My goal for the rest of the week is to clean up the read stuff and try to do a little experimentation and get some results with synthetic benchmarks. Carla wants me to compare currentcy consumed and execution time for test programs that I write when no bidding is implemented and when my read bids are implemented. I have to get with Heng so he can help me get a better feel for how to measure these things. And I have to change the amount of currentcy allocated each epoch. As it is, each process gets so much currentcy every epoch that it never waits b/c it can almost always meet the disk entry price by itself! There is lots to be done by Friday... I hope that I can get there.
After speaking with Carla about what I wanted to try and finish up by the end of this week, I have been pretty busy. I would really like to get some results back! I did implement an energy-aware openb() system call, although it is slightly more cumbersome than a regular open(). It works though, and that's what counts, right? I can't expect myself to know ALL the tricks after two weeks of kernel hacking, I suppose.
Yesterday, Carla and I talked about the type of situation to try to create in order to highlight the possible energy savings of the new read bids. I want to create a situation where there are several processes running at once, and the first ones have their reads delayed until the last process hits a read, and then the reads all sort of happen together, instead of being strung out in time. I am writing a read test program that mimics (hopefully) the action you might expect in a sort of slide show image viewer...where a large file is read in, and then there is a thinktime where nothing happens until the next file is read. I have a large picture file that I am copying numerous times in memory so that the same file is always being read in, just saved under a different name. It's not pretty, I know, but it will hopefully keep me from the problem of finding files to read that aren't already cached in memory.

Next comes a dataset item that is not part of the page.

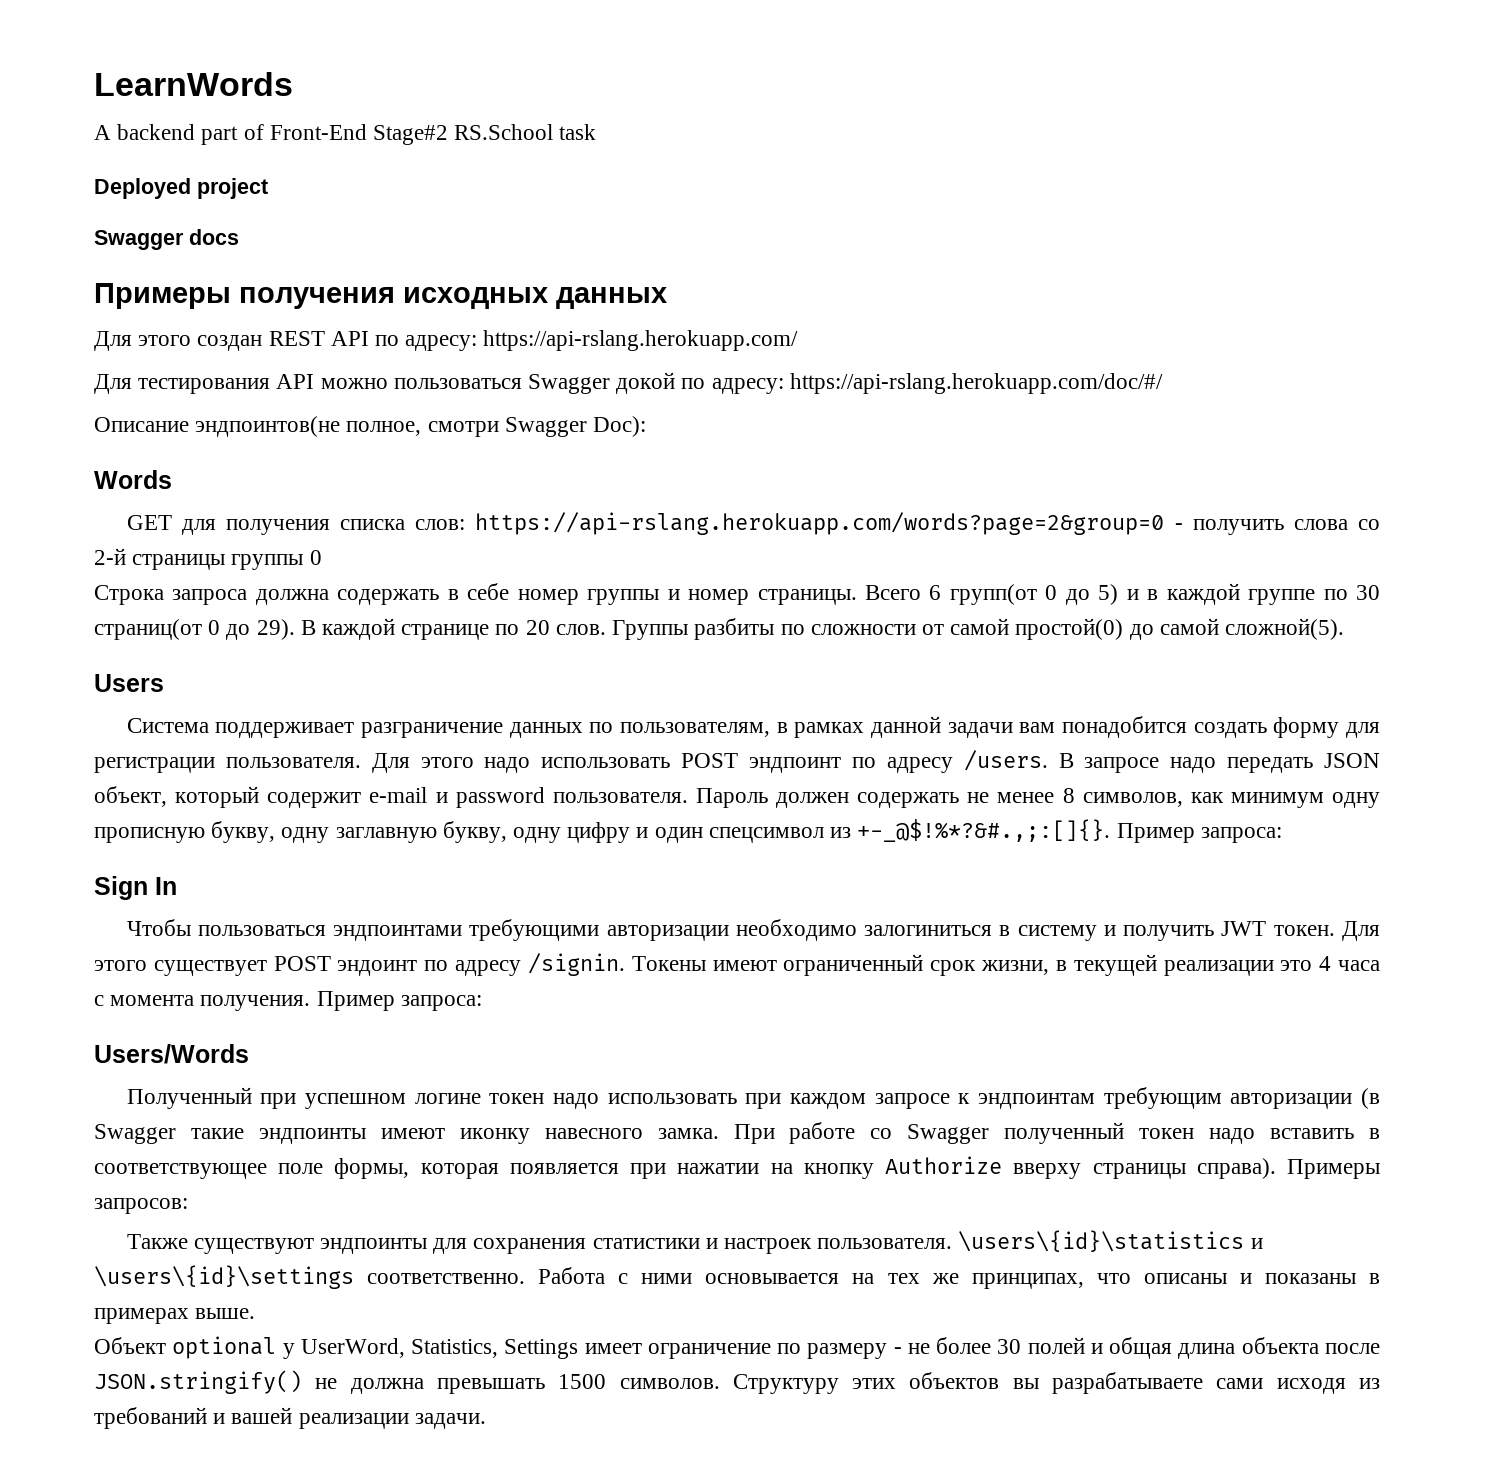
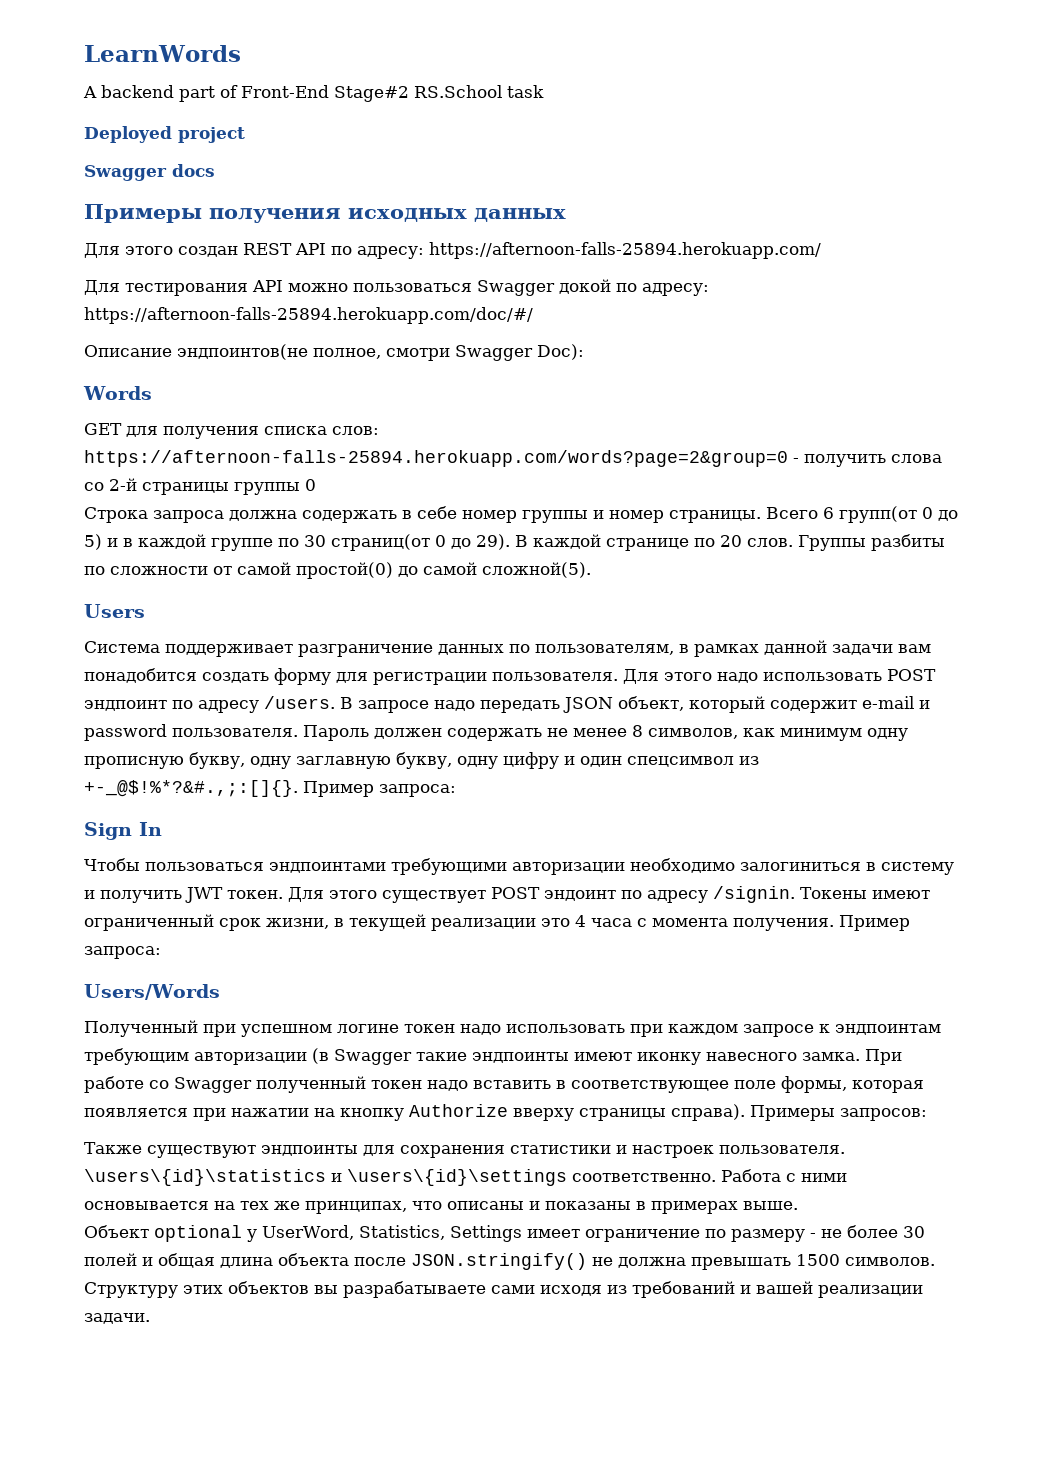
[483,330,799,351] https://api-rslang.herokuapp.com/ -> [429,242,821,259] https://afternoon-falls-25894.herokuapp.com/
[789,373,1163,394] https://api-rslang.herokuapp.com/doc/#/ -> [84,307,533,324] https://afternoon-falls-25894.herokuapp.com/doc/#/
[475,512,1165,535] https://api-rslang.herokuapp.com/words?page=2&group=0 -> [84,450,788,467] https://afternoon-falls-25894.herokuapp.com/words?page=2&group=0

As I have been writing my test program, I'm finding it difficult to switch between kernel and user programming. It seemed like it would be simple to access the program's resource container, and find out how much currentcy it spent, right? I couldn't figure out why I was getting these error messages until I finally realized that I was trying to access kernel space data straight from a user program. Duh....that's not allowed. So I had to write a new system call just to access the data that I am trying to measure in the experiment. :( But it sure took me awhile to figure it out.
My last day...phew...wish I could've said that it was a blow-off day, but it certainly wasn't. I spent the entire day frantically working to try to get my experimental test programs to actually provide me with valid data about how much currentcy was being spent on the hard drive and how much time the programs were taking to execute. Much as I would love to say that I slid in just before the deadline, I didn't really end up with much in the way of results. So I actually have no proof that the bidding process that I implemented saves energy at all. This is frustrating to me because I feel like I am sort of coming away empty-handed from the project, without actually "accomplishing" anything. I have to keep reminding myself of how much I learned...both about linux and about myself...that's not exactly going away "empty-handed," per se. As someone who, as a rule, starts early and works slowly on programming projects, though, I understand why it was hard for me to cram my programming work into two weeks. Now back to cleaning and packing....Ahhh!!!